OWN would appear to have another hit on its hands with the new drama “Delilah” premiering this week on Tuesday.
That’s the title character in the photo above, played by Maahra Hill. She’s Delilah Connolly, a lawyer in what looks like Charlotte, North Carolina.
In the series premiere, which the TV Blog previewed last week, busy Delilah complains about her current caseload but cannot resist taking on another client anyway.
This one is a long-time acquaintance (and not-so-close friend) who ran into some kind of serious trouble while employed at a local defense contractor.
Before the first hour is over, Delilah seems to have stumbled on a conspiracy that suddenly turns deadly. And that’s when the first episode suddenly ends, leaving anyone who watches it wanting to see more.
“Delilah” is essentially OWN’s replacement for its last successful drama, “Greenleaf,” which ended its run earlier this year. “Greenleaf” happened to be one of the best dramas on television, and “Delilah” comes from the same executive producer, Craig Wright.
Charles Randolph-Wright is also an executive producer of “Delilah,” along with Oprah Winfrey, who, by the time anyone reads this TV Blog, will have already been seen interviewing the Duke and Duchess of Sussex (aka Harry and Meghan) Sunday night on CBS. So this is a big week for her.
Although some might read some of the descriptive material above and form the impression that “Delilah” sounds like just another lawyer show, that is not the case.
The show has a freshness that is rare for prime-time dramas of this type. Its setting in Charlotte sets it apart from the usual cities where most legal dramas customarily set up shop -- New York, Los Angeles, Chicago, and sometimes Boston.
In addition, “Delilah” is no law firm soap opera. In this show, the titular lawyer is an independent who is not a part of a showy downtown firm (although the press material hints that she used to be).
Delilah is her own boss. She works with one staffer, an assistant, in a cozy office suite that looks like it was carved out of the first floor of an old house.
Many cities and towns have these kinds of professional offices in renovated houses, but “Delilah” might be the first one on TV (at least in recent memory) to be set in one.
Like other professional women characters on TV (and many in the real world), Delilah works hard to achieve a work-home balance. We don’t learn her entire backstory in the first episode (which is another great thing about this show), but it is evident she is not currently married.

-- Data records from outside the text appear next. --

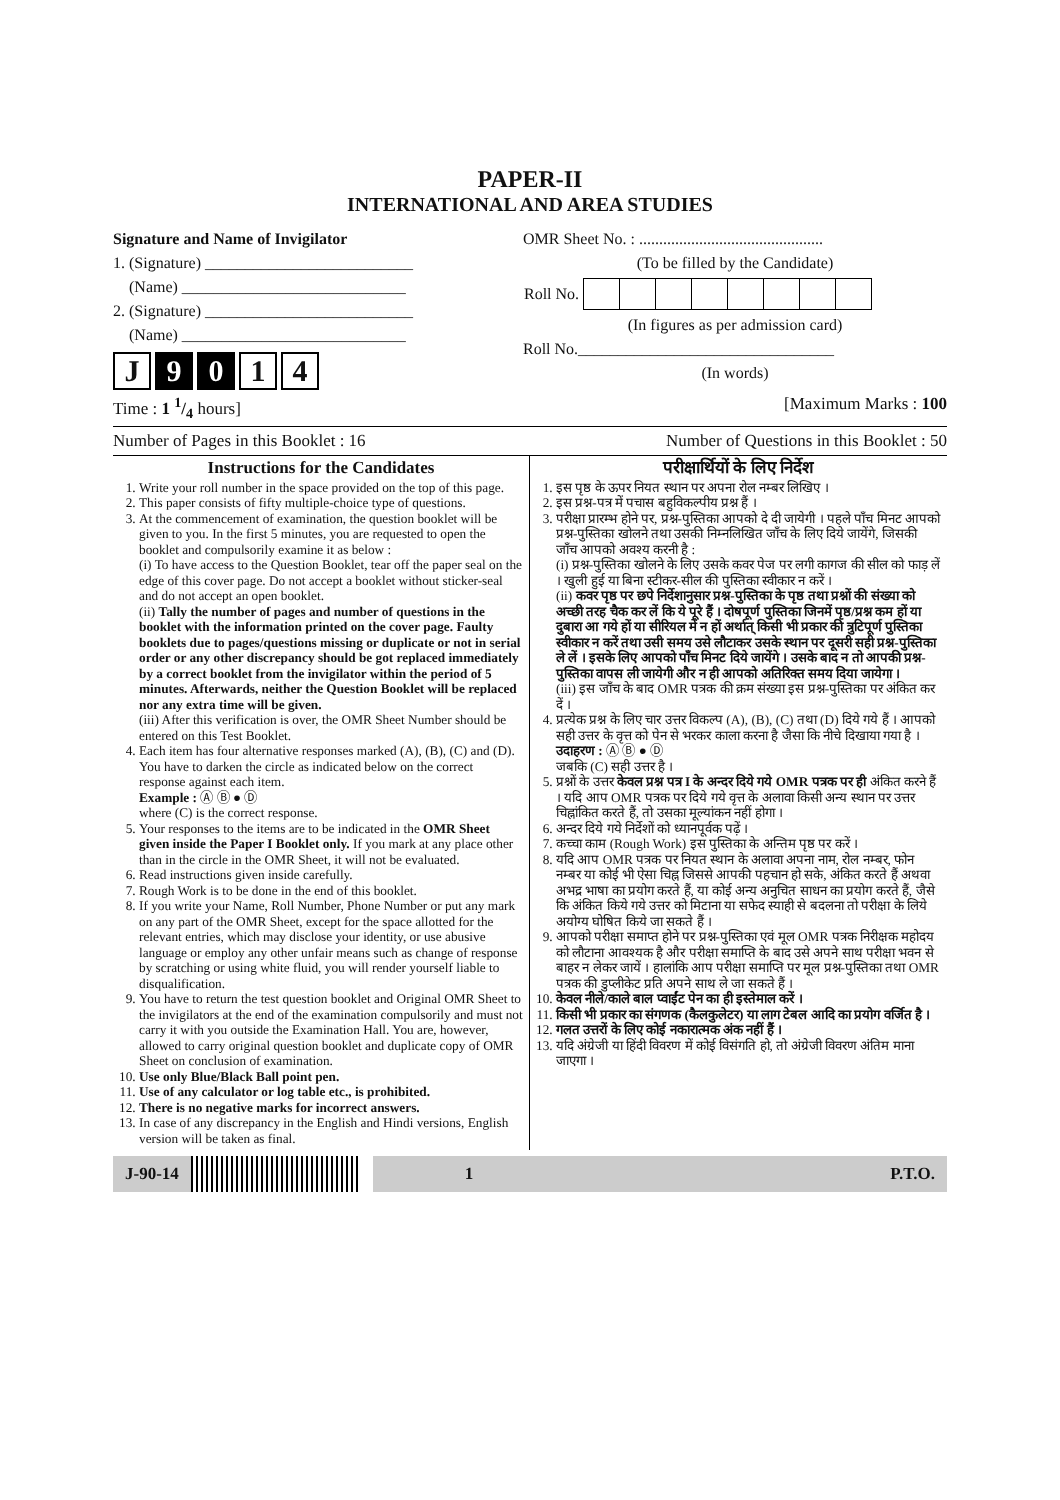PAPER-II
INTERNATIONAL AND AREA STUDIES
Signature and Name of Invigilator
1. (Signature) __________________________
(Name) ____________________________
2. (Signature) __________________________
(Name) ____________________________
J 9 0 1 4
OMR Sheet No. : ..............................................
(To be filled by the Candidate)
| Roll No. | | | | | | | | |
(In figures as per admission card)
Roll No.________________________________
(In words)
Time : 1 1/4 hours] [Maximum Marks : 100
Number of Pages in this Booklet : 16 Number of Questions in this Booklet : 50
Instructions for the Candidates
1. Write your roll number in the space provided on the top of this page.
2. This paper consists of fifty multiple-choice type of questions.
3. At the commencement of examination, the question booklet will be given to you. In the first 5 minutes, you are requested to open the booklet and compulsorily examine it as below :
(i) To have access to the Question Booklet, tear off the paper seal on the edge of this cover page. Do not accept a booklet without sticker-seal and do not accept an open booklet.
(ii) Tally the number of pages and number of questions in the booklet with the information printed on the cover page. Faulty booklets due to pages/questions missing or duplicate or not in serial order or any other discrepancy should be got replaced immediately by a correct booklet from the invigilator within the period of 5 minutes. Afterwards, neither the Question Booklet will be replaced nor any extra time will be given.
(iii) After this verification is over, the OMR Sheet Number should be entered on this Test Booklet.
4. Each item has four alternative responses marked (A), (B), (C) and (D). You have to darken the circle as indicated below on the correct response against each item.
Example : Ⓐ Ⓑ ● Ⓓ
where (C) is the correct response.
5. Your responses to the items are to be indicated in the OMR Sheet given inside the Paper I Booklet only. If you mark at any place other than in the circle in the OMR Sheet, it will not be evaluated.
6. Read instructions given inside carefully.
7. Rough Work is to be done in the end of this booklet.
8. If you write your Name, Roll Number, Phone Number or put any mark on any part of the OMR Sheet, except for the space allotted for the relevant entries, which may disclose your identity, or use abusive language or employ any other unfair means such as change of response by scratching or using white fluid, you will render yourself liable to disqualification.
9. You have to return the test question booklet and Original OMR Sheet to the invigilators at the end of the examination compulsorily and must not carry it with you outside the Examination Hall. You are, however, allowed to carry original question booklet and duplicate copy of OMR Sheet on conclusion of examination.
10. Use only Blue/Black Ball point pen.
11. Use of any calculator or log table etc., is prohibited.
12. There is no negative marks for incorrect answers.
13. In case of any discrepancy in the English and Hindi versions, English version will be taken as final.
परीक्षार्थियों के लिए निर्देश
1. इस पृष्ठ के ऊपर नियत स्थान पर अपना रोल नम्बर लिखिए ।
2. इस प्रश्न-पत्र में पचास बहुविकल्पीय प्रश्न हैं ।
3. परीक्षा प्रारम्भ होने पर, प्रश्न-पुस्तिका आपको दे दी जायेगी । पहले पाँच मिनट आपको प्रश्न-पुस्तिका खोलने तथा उसकी निम्नलिखित जाँच के लिए दिये जायेंगे, जिसकी जाँच आपको अवश्य करनी है :
(i) प्रश्न-पुस्तिका खोलने के लिए उसके कवर पेज पर लगी कागज की सील को फाड़ लें । खुली हुई या बिना स्टीकर-सील की पुस्तिका स्वीकार न करें ।
(ii) कवर पृष्ठ पर छपे निर्देशानुसार प्रश्न-पुस्तिका के पृष्ठ तथा प्रश्नों की संख्या को अच्छी तरह चैक कर लें कि ये पूरे हैं । दोषपूर्ण पुस्तिका जिनमें पृष्ठ/प्रश्न कम हों या दुबारा आ गये हों या सीरियल में न हों अर्थात् किसी भी प्रकार की त्रुटिपूर्ण पुस्तिका स्वीकार न करें तथा उसी समय उसे लौटाकर उसके स्थान पर दूसरी सही प्रश्न-पुस्तिका ले लें । इसके लिए आपको पाँच मिनट दिये जायेंगे । उसके बाद न तो आपकी प्रश्न-पुस्तिका वापस ली जायेगी और न ही आपको अतिरिक्त समय दिया जायेगा ।
(iii) इस जाँच के बाद OMR पत्रक की क्रम संख्या इस प्रश्न-पुस्तिका पर अंकित कर दें ।
4. प्रत्येक प्रश्न के लिए चार उत्तर विकल्प (A), (B), (C) तथा (D) दिये गये हैं । आपको सही उत्तर के वृत्त को पेन से भरकर काला करना है जैसा कि नीचे दिखाया गया है ।
उदाहरण : Ⓐ Ⓑ ● Ⓓ
जबकि (C) सही उत्तर है ।
5. प्रश्नों के उत्तर केवल प्रश्न पत्र I के अन्दर दिये गये OMR पत्रक पर ही अंकित करने हैं । यदि आप OMR पत्रक पर दिये गये वृत्त के अलावा किसी अन्य स्थान पर उत्तर चिह्नांकित करते हैं, तो उसका मूल्यांकन नहीं होगा ।
6. अन्दर दिये गये निर्देशों को ध्यानपूर्वक पढ़ें ।
7. कच्चा काम (Rough Work) इस पुस्तिका के अन्तिम पृष्ठ पर करें ।
8. यदि आप OMR पत्रक पर नियत स्थान के अलावा अपना नाम, रोल नम्बर, फोन नम्बर या कोई भी ऐसा चिह्न जिससे आपकी पहचान हो सके, अंकित करते हैं अथवा अभद्र भाषा का प्रयोग करते हैं, या कोई अन्य अनुचित साधन का प्रयोग करते हैं, जैसे कि अंकित किये गये उत्तर को मिटाना या सफेद स्याही से बदलना तो परीक्षा के लिये अयोग्य घोषित किये जा सकते हैं ।
9. आपको परीक्षा समाप्त होने पर प्रश्न-पुस्तिका एवं मूल OMR पत्रक निरीक्षक महोदय को लौटाना आवश्यक है और परीक्षा समाप्ति के बाद उसे अपने साथ परीक्षा भवन से बाहर न लेकर जायें । हालांकि आप परीक्षा समाप्ति पर मूल प्रश्न-पुस्तिका तथा OMR पत्रक की डुप्लीकेट प्रति अपने साथ ले जा सकते हैं ।
10. केवल नीले/काले बाल प्वाईंट पेन का ही इस्तेमाल करें ।
11. किसी भी प्रकार का संगणक (कैलकुलेटर) या लाग टेबल आदि का प्रयोग वर्जित है ।
12. गलत उत्तरों के लिए कोई नकारात्मक अंक नहीं हैं ।
13. यदि अंग्रेजी या हिंदी विवरण में कोई विसंगति हो, तो अंग्रेजी विवरण अंतिम माना जाएगा ।
J-90-14 1 P.T.O.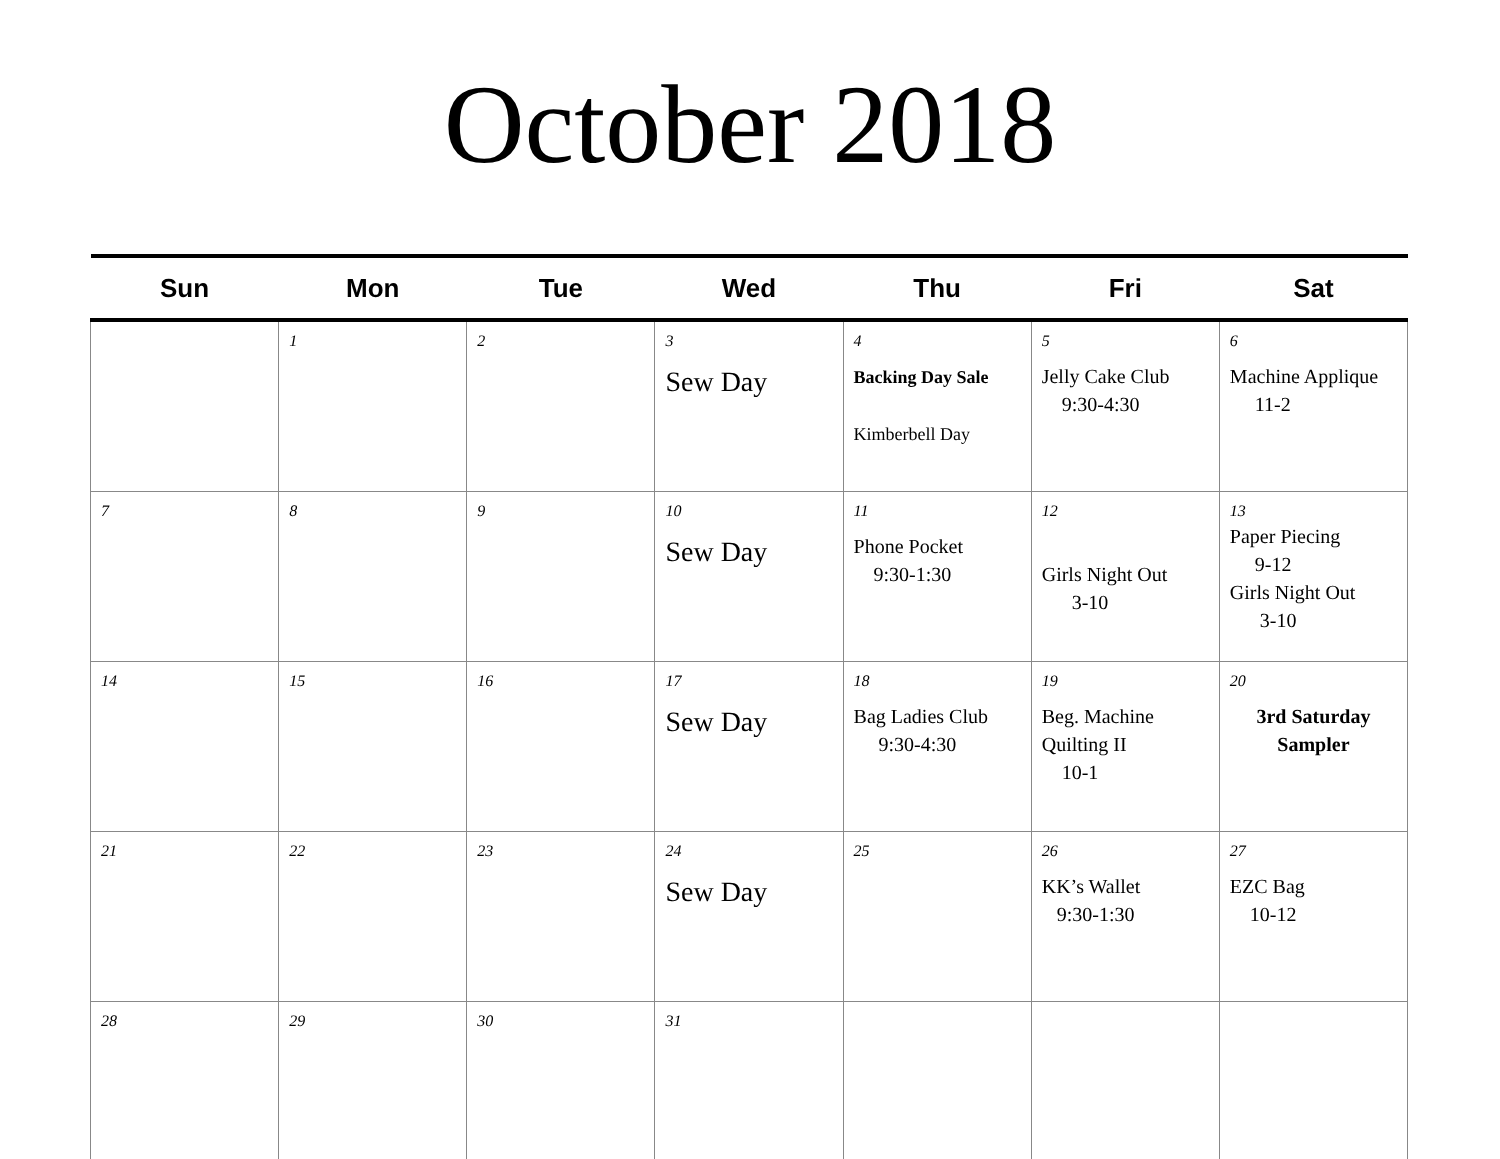October 2018
| Sun | Mon | Tue | Wed | Thu | Fri | Sat |
| --- | --- | --- | --- | --- | --- | --- |
| | 1 | 2 | 3 Sew Day | 4 Backing Day Sale Kimberbell Day | 5 Jelly Cake Club 9:30-4:30 | 6 Machine Applique 11-2 |
| 7 | 8 | 9 | 10 Sew Day | 11 Phone Pocket 9:30-1:30 | 12 Girls Night Out 3-10 | 13 Paper Piecing 9-12 Girls Night Out 3-10 |
| 14 | 15 | 16 | 17 Sew Day | 18 Bag Ladies Club 9:30-4:30 | 19 Beg. Machine Quilting II 10-1 | 20 3rd Saturday Sampler |
| 21 | 22 | 23 | 24 Sew Day | 25 | 26 KK’s Wallet 9:30-1:30 | 27 EZC Bag 10-12 |
| 28 | 29 | 30 | 31 | | | |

Nonetheless, she is managing a household with three children -- at least one of whom is not her own.
The TV Blog is generally adept at finding fault with just about every new TV show that comes its way. This dubious talent comes with the territory when one takes up the writing of criticism for a living.
But every once in a while, a show comes along that stymies even the most skilled fault-finder. OWN’s new “Delilah” is such a show.
“Delilah” premieres Tuesday (March 9) at 9 p.m. Eastern on OWN.